#### WHAT THE TASK REQUIRES
Please write out the material below again, swapping every "bounding box" for "enclosing rectangle" and leaving all else unchanged.

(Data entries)
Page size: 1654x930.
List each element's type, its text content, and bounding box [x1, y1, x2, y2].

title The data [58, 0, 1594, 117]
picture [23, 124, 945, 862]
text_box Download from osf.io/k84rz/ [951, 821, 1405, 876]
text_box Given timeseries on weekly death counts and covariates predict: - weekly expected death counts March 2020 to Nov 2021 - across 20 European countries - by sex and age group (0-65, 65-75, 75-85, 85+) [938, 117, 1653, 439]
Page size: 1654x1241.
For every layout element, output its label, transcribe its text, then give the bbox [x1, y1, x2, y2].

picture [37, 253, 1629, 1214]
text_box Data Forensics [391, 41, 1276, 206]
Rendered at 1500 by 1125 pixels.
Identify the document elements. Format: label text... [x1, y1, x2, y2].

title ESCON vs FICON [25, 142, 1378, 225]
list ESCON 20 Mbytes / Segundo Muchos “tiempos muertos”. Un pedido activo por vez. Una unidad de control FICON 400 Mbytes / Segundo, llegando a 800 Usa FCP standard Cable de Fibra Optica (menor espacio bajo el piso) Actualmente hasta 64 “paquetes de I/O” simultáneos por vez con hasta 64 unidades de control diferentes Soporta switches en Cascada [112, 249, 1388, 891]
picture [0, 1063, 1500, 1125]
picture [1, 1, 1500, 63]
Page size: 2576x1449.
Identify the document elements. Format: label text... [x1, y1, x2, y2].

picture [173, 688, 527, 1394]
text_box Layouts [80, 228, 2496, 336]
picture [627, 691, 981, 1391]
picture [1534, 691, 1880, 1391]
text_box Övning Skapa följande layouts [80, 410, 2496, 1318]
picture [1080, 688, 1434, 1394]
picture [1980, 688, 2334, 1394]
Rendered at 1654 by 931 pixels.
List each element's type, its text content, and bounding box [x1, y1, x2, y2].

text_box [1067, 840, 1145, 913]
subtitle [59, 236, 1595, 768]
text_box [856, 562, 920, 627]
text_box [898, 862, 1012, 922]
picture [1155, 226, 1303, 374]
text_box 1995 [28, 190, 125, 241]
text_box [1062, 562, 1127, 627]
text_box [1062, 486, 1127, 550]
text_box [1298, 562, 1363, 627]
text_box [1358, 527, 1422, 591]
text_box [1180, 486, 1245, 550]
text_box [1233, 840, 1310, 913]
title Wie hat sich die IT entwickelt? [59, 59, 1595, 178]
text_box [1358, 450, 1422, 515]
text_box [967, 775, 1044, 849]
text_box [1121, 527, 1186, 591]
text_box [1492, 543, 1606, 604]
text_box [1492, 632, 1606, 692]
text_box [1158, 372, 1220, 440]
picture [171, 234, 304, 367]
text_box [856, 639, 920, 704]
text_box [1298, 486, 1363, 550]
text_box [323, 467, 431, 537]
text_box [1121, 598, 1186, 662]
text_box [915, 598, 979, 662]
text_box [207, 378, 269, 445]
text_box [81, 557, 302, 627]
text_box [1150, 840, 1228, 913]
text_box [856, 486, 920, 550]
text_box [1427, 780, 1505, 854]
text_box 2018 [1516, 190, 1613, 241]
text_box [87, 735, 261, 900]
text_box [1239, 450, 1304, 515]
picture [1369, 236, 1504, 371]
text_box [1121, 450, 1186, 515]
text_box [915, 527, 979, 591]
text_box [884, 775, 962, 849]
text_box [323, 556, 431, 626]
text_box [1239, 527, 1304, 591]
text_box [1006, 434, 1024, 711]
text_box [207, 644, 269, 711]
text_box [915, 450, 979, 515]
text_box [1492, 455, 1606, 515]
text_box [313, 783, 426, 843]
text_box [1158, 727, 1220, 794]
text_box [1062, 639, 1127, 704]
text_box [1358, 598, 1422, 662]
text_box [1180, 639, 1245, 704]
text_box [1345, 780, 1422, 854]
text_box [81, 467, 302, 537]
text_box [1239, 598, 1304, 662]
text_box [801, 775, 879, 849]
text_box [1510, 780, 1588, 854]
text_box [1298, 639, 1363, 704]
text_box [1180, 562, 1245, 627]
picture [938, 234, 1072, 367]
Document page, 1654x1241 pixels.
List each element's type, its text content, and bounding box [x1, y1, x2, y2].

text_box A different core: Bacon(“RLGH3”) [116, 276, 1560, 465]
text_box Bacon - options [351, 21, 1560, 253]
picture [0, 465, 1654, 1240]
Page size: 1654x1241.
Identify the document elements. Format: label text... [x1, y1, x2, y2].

#### SOLUTION TO THE PROBLEM
Page size: 1654x930.
List each element's type, its text content, and enclosing rectangle [x1, y1, x2, y2].

title The data [58, 0, 1594, 117]
picture [23, 124, 945, 862]
text_box Download from osf.io/k84rz/ [951, 821, 1405, 876]
text_box Given timeseries on weekly death counts and covariates predict: - weekly expected death counts March 2020 to Nov 2021 - across 20 European countries - by sex and age group (0-65, 65-75, 75-85, 85+) [938, 117, 1653, 439]
Page size: 1654x1241.
For every layout element, output its label, transcribe its text, then give the bbox [x1, y1, x2, y2].

picture [37, 253, 1629, 1214]
text_box Data Forensics [391, 41, 1276, 206]
Rendered at 1500 by 1125 pixels.
Identify the document elements. Format: label text... [x1, y1, x2, y2].

title ESCON vs FICON [25, 142, 1378, 225]
list ESCON 20 Mbytes / Segundo Muchos “tiempos muertos”. Un pedido activo por vez. Una unidad de control FICON 400 Mbytes / Segundo, llegando a 800 Usa FCP standard Cable de Fibra Optica (menor espacio bajo el piso) Actualmente hasta 64 “paquetes de I/O” simultáneos por vez con hasta 64 unidades de control diferentes Soporta switches en Cascada [112, 249, 1388, 891]
picture [0, 1063, 1500, 1125]
picture [1, 1, 1500, 63]
Page size: 2576x1449.
Identify the document elements. Format: label text... [x1, y1, x2, y2].

picture [173, 688, 527, 1394]
text_box Layouts [80, 228, 2496, 336]
picture [627, 691, 981, 1391]
picture [1534, 691, 1880, 1391]
text_box Övning Skapa följande layouts [80, 410, 2496, 1318]
picture [1080, 688, 1434, 1394]
picture [1980, 688, 2334, 1394]
Rendered at 1654 by 931 pixels.
List each element's type, its text content, and enclosing rectangle [x1, y1, x2, y2].

text_box [1067, 840, 1145, 913]
subtitle [59, 236, 1595, 768]
text_box [856, 562, 920, 627]
text_box [898, 862, 1012, 922]
picture [1155, 226, 1303, 374]
text_box 1995 [28, 190, 125, 241]
text_box [1062, 562, 1127, 627]
text_box [1062, 486, 1127, 550]
text_box [1298, 562, 1363, 627]
text_box [1358, 527, 1422, 591]
text_box [1180, 486, 1245, 550]
text_box [1233, 840, 1310, 913]
title Wie hat sich die IT entwickelt? [59, 59, 1595, 178]
text_box [1358, 450, 1422, 515]
text_box [967, 775, 1044, 849]
text_box [1121, 527, 1186, 591]
text_box [1492, 543, 1606, 604]
text_box [1492, 632, 1606, 692]
text_box [1158, 372, 1220, 440]
picture [171, 234, 304, 367]
text_box [856, 639, 920, 704]
text_box [1298, 486, 1363, 550]
text_box [323, 467, 431, 537]
text_box [1121, 598, 1186, 662]
text_box [915, 598, 979, 662]
text_box [207, 378, 269, 445]
text_box [81, 557, 302, 627]
text_box [1150, 840, 1228, 913]
text_box [856, 486, 920, 550]
text_box [1427, 780, 1505, 854]
text_box 2018 [1516, 190, 1613, 241]
text_box [87, 735, 261, 900]
text_box [1239, 450, 1304, 515]
picture [1369, 236, 1504, 371]
text_box [1121, 450, 1186, 515]
text_box [915, 527, 979, 591]
text_box [884, 775, 962, 849]
text_box [323, 556, 431, 626]
text_box [1239, 527, 1304, 591]
text_box [1006, 434, 1024, 711]
text_box [207, 644, 269, 711]
text_box [915, 450, 979, 515]
text_box [1492, 455, 1606, 515]
text_box [313, 783, 426, 843]
text_box [1158, 727, 1220, 794]
text_box [1062, 639, 1127, 704]
text_box [1358, 598, 1422, 662]
text_box [1180, 639, 1245, 704]
text_box [1345, 780, 1422, 854]
text_box [81, 467, 302, 537]
text_box [1239, 598, 1304, 662]
text_box [801, 775, 879, 849]
text_box [1510, 780, 1588, 854]
text_box [1298, 639, 1363, 704]
text_box [1180, 562, 1245, 627]
picture [938, 234, 1072, 367]
Document page, 1654x1241 pixels.
List each element's type, its text content, and enclosing rectangle [x1, y1, x2, y2].

text_box A different core: Bacon(“RLGH3”) [116, 276, 1560, 465]
text_box Bacon - options [351, 21, 1560, 253]
picture [0, 465, 1654, 1240]
Page size: 1654x1241.
Identify the document elements. Format: label text... [x1, y1, x2, y2].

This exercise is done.